Prominent pop culture icons, politicians and media figures have been opening up about their personal relationships with mental health, inspiring the general public (particularly younger generations) to do the same. Recently, SoulPancake and Funny or Die partnered to produce “Laughing Matters” a documentary-short detailing the struggle with mental health many comedians experience. The doc features high-profile comedians and actors like Rainn Wilson, Sarah Silvermana and Wayne Brady, to name a few. Many of these popular figures have, until now, mostly kept their struggles out of the public eye.
With topics like addiction and recovery, the national opioid crisis remains in the national spotlight, being covered in documentaries, news, and even political campaigns. It played a large role in the 2016 U.S. presidential election discourse and will undoubtedly be a part of the 2020 elections as policies and remedies continue to be discussed. The current democratic candidates have all shared their positions and proposals to date.
The Relationship with Social Media
Although mental health awareness is being covered in a variety of media platforms from news to podcasts to advertising, we predict that social media will play a major role in elevating the conversation in 2020. Social campaigns like #worldmentalhealthday have dominated Twitter, Instagram, and more with posts about awareness, personal stories, and more.
Being that mental health is such a personal experience, it’s not surprising to see that social platforms are where the trend is rising. Within the creator community, there is a growing movement to acknowledge the burnout and mental stress that influencers like YouTube stars experience. It was an alarmingly dominant topic at this year’s annual VidCon convention.
Stock Media’s Role
As mental health awareness becomes a bigger topical focus and is featured widely in the media, we need to talk about the importance of authenticity in mental health imagery. The subject is particularly difficult to represent visually.
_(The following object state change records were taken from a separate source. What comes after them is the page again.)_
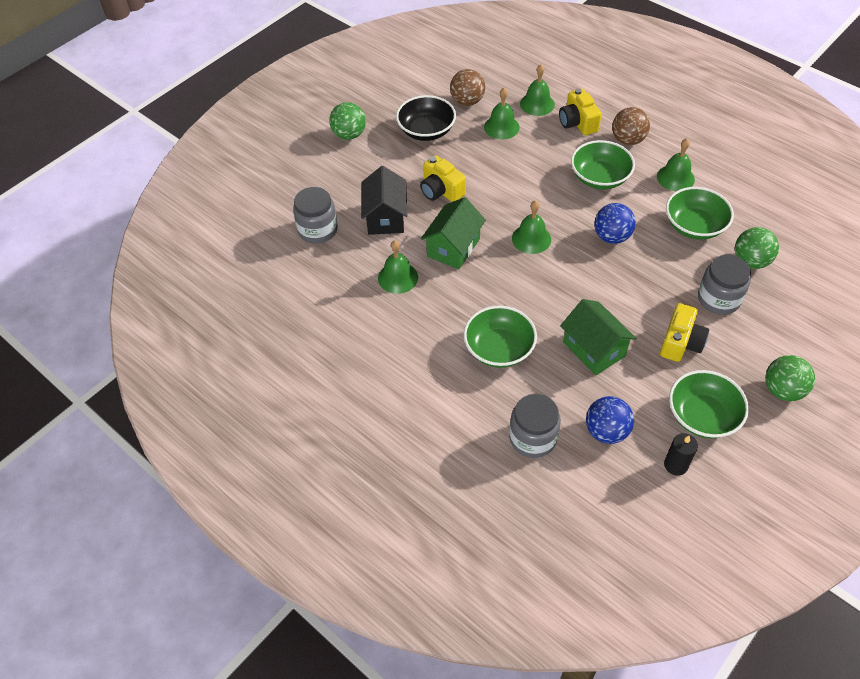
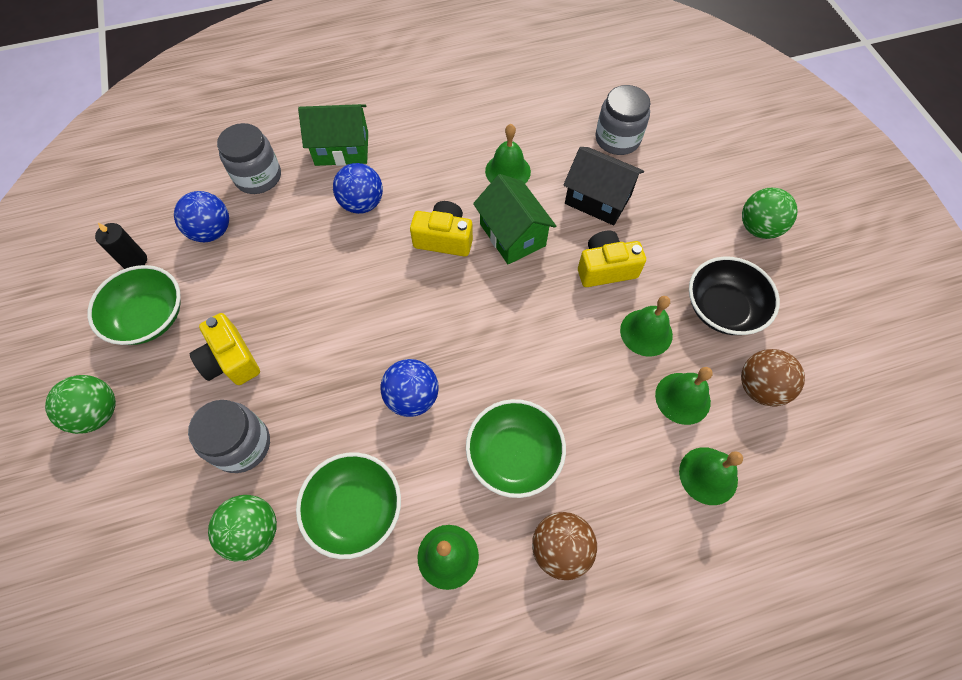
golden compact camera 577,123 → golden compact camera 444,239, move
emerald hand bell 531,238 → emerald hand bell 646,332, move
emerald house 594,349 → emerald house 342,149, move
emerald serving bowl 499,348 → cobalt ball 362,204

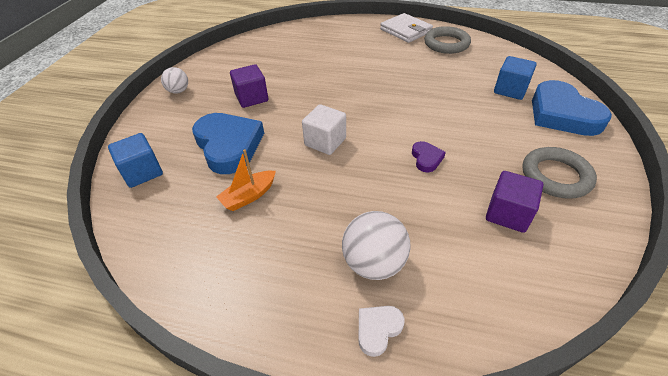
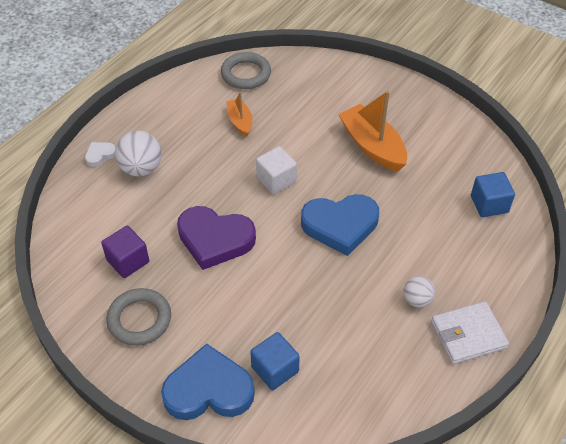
ash-grey hoop 446,44 → ash-grey hoop 246,74, move
purple solid cube 251,98 → orange sailboat 372,146
white ball 178,91 → white ball 417,300, move
cobalt love heart 229,145 → cobalt love heart 340,225, move
cobalt solid cube 142,172 → cobalt solid cube 489,204, move
purple love heart 426,158 → purple love heart 215,239, x2.22
white love heart 378,329 → white love heart 100,155, 105 degrees counterclockwise

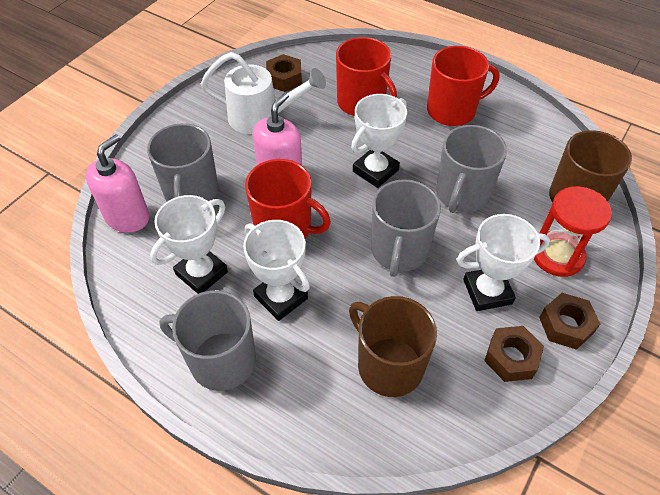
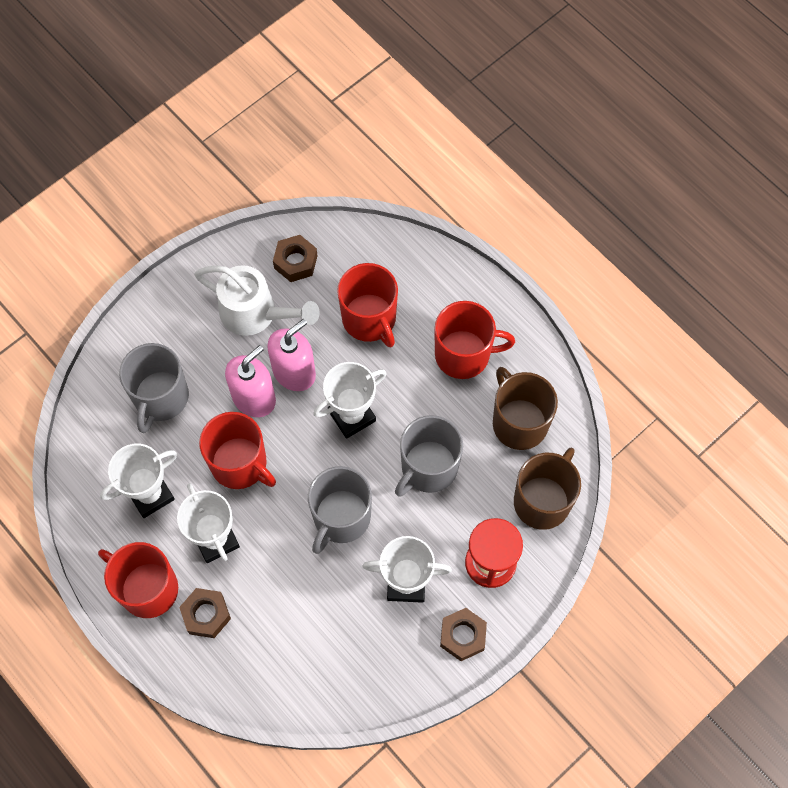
pink soap dispenser 127,217 → pink soap dispenser 294,372, move
ash-grey tea mug 221,360 → scarlet tea mug 147,588
russet tea mug 388,365 → russet tea mug 519,422, move
russet hexagon nut 511,358 → russet hexagon nut 206,615, move

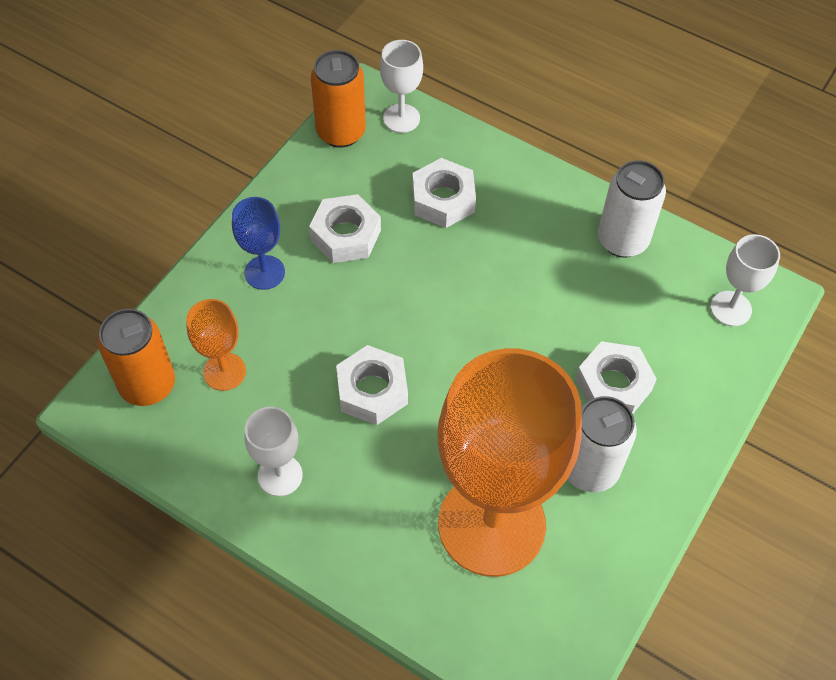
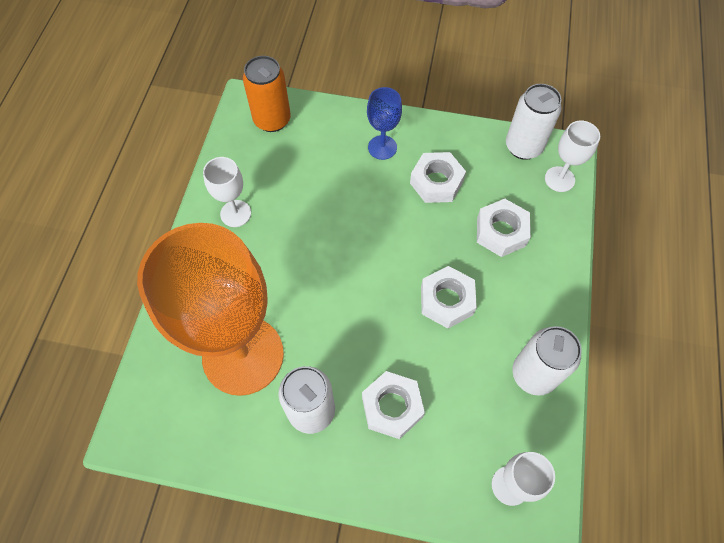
orange tin 341,132 → white tin 523,147
orange wine glass 224,371 → -
white hexagon nut 372,390 → white hexagon nut 446,300, move

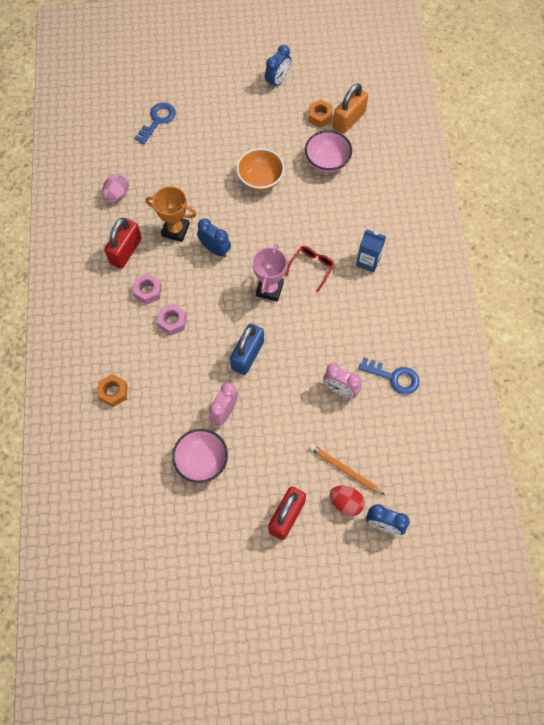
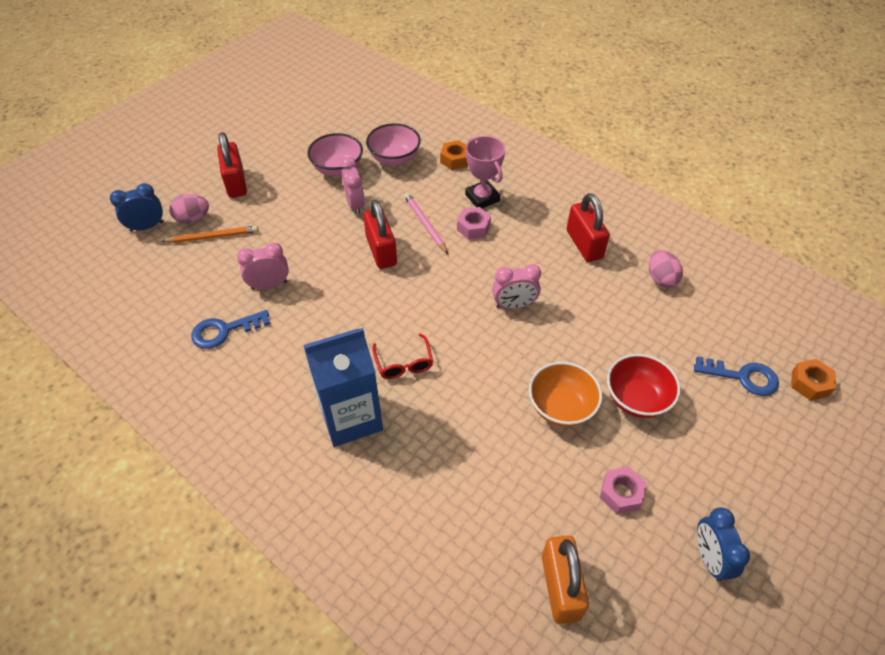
orange hexagon nut 320,116 → orange hexagon nut 810,383, move
cobalt door key 157,120 → cobalt door key 742,377, 60 degrees counterclockwise
pink serving bowl 327,162 → pink serving bowl 394,159, move
orange prize cup 175,230 → -
cobalt bedside clock 215,249 → pink bedside clock 514,305
cobalt carton 368,261 → cobalt carton 351,418, x1.79
pink prize cup 269,289 → pink prize cup 482,198, move
pink hexagon nut 148,291 → pink hexagon nut 621,493, move
cobalt small lock 247,355 → scarlet small lock 381,251
scarlet egg 346,503 → pink egg 193,219
- → pink lead pencil 425,224
- → scarlet serving bowl 636,399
For example, mental health conditions and illnesses are complex and there isn’t a singular face or expression that represents each one. However, we should strive to shift away from representing “depression” with an over-exaggerated frown, or “recovery” with yoga on the beach. The stock media industry has a role to play here, and all content creators have an opportunity to help shape public discourse through the visual representations used. The more effort that’s put into learning about the nuances of mental health and utilizing authentic imagery, the more we can de-stigmatize mental illnesses and help further the conversation.
The Future of Mental Health Conversations
We hope that mental health awareness isn’t a passing “trend,” but the start of a movement to normalize open discussion about mental health and end the stigma. It will be one of the most important topics to follow in 2020 and one we’d like to see continually grow.